TechCrunch was a great blog about innovation and entrepreneurship. As it grew, it published more articles than I cared to read. Like many savvy blog readers, I used a feed reader to present the latest articles to me, but TechCrunch was simply too profuse.
I created a service that'd visit TechCrunch's feed, and make note of who made which articles, what the articles were about, how many comments each article had, and how many Diggs2, Facebook likes and Facebook shares each article had.
With that data, the service would determine the median, mean, standard deviation, and create a minimum threshold for whether the article merited being seen by me. The raw data is stored in a live yaml file. There were some special rules, like, "If the article is by Michael Arrington, or has "google" in the tags field, automatically show it to me." Otherwise, other readers had to essentially vote the article high enough for it to pass the filter.

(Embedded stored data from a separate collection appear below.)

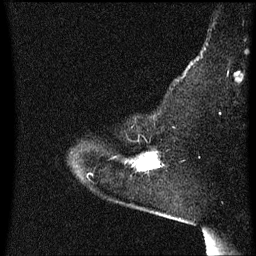
Breast MRI (dynamic contrast-enhanced), one sagittal slice; slice 48 of 60 in the series (ordered by position); dynamic contrast-enhanced series, image 2 of 3 at this slice position (ordered by acquisition); 1.5 T; TE 4.2 ms, TR 8.4 ms; 2 mm slice thickness; 256 × 256 image matrix. Female patient, age 54 years. Case-level facts recorded for this patient, not image findings: setting: breast cancer imaged before/during neoadjuvant chemotherapy; receptor status: HR-positive, HER2-negative.
Outlined on this slice (semi-automatic segmentation, software-assisted and operator-edited):
- analysis volume of interest (the breast-tissue region the enhancement analysis was run in; not a lesion): bounding box [x1, y1, x2, y2] px = [131, 154, 162, 171]
- tumour enhancement mask (voxels above the 70 % enhancement threshold inside the analysis volume of interest): [135, 154, 160, 171]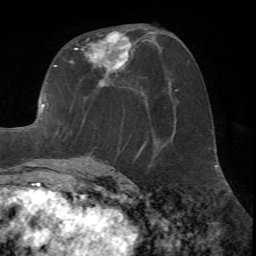
Breast MRI (dynamic contrast-enhanced), one axial slice. Cropped to one breast. Dynamic contrast-enhanced series, time point 2 of 7 at this slice position (early post-contrast). 1.5 T. TE 4.2 ms, TR 8.7 ms. 256 × 256 image matrix, field of view 180 × 180 mm. Female patient.
Outlined on this slice (semi-automatic segmentation, software-assisted and operator-edited):
- enhancing-tissue mask used for the functional tumour volume (all voxels passing the contrast-enhancement thresholds inside the analysis volume; usually the tumour): bounding box [x1, y1, x2, y2] px = [14, 29, 144, 171]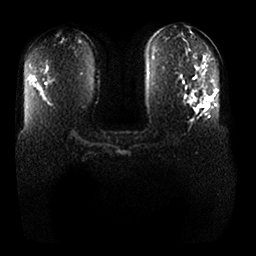
Breast MRI, one axial slice. Slice 18 of 25 in the series (ordered by position). Diffusion-weighted series; image 2 of 4 stored at this slice position (different b-values; order by instance number). 1.5 T. 4 mm slice thickness. 256 × 256 image matrix, field of view 370 × 370 mm. Female patient.
Structures marked on this image (manually delineated by an expert):
- tumour on diffusion-weighted imaging: bounding box [x1, y1, x2, y2] px = [187, 94, 210, 105]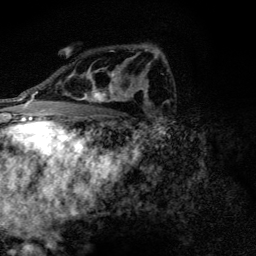
Breast MRI (dynamic contrast-enhanced), one axial slice; slice 80 of 128 in the series (ordered by position); cropped to one breast; dynamic contrast-enhanced series, time point 2 of 6 at this slice position (early post-contrast); 3 T; TE 4.2 ms, TR 9.3 ms; 1.2 mm slice thickness; 256 × 256 image matrix, field of view 150 × 150 mm. Female patient.
Structures marked on this image (semi-automatic segmentation, software-assisted and operator-edited):
- enhancing-tissue mask used for the functional tumour volume (all voxels passing the contrast-enhancement thresholds inside the analysis volume; usually the tumour): bounding box <71,68,129,102> (left, top, right, bottom; pixels)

In the picture above, you can see that two posts out of seven met the criteria to be in the filtered feed. They're the ones with the gold stars. The threshold was calculated to be 116 shares, and you can see in the graph when each article had more than the threshold. (There's a red circle at the point the green shares line rose above the blue area that designates the criteria level.)
Once the service knew which posts were worthy of my attention, it listed them in its own filtered feed.
Changes over Time
In the beginning, TechCrunch used WordPress's commenting system. As such, its feed included the slash:comments tag. At the time, that was the best metric of how popular a TechCrunch post was, better than Facebook shares. But TechCrunch started experimenting with different commenting systems like Disqus and Facebook comments to combat comment spam. Neither of those systems used a standard mechanism to get comment counts, so every time it changed commenting systems, I had to change my service.
Digg, whose Diggs were once a great metric of the worthiness of a TechCrunch blog post, faded away. So I had to stop using Diggs.
So that left Facebook's metrics. They weren't ideal for assessing TechCrunch articles, but they were all that was left. Using Facebook likes and shared worked for a while. And then Facebook changed their APIs! They once had an API, FQL, that let you easily determine how many likes and shares an article had. The killed that API, leaving me with a slightly more complicated way to query the metrics I need for the service to do its work.
Not The End
I've had to continuously groom and maintain the feed filter over these past six years as websites rise, fade, and change their engines. And I'll have to keep doing so, for as long as I want my Feed Filter to work. But I don't mind. It's a labor of love, and it saves me time in the long run.
2 Remember Digg? No? Young'un. I still use their Digg Reader.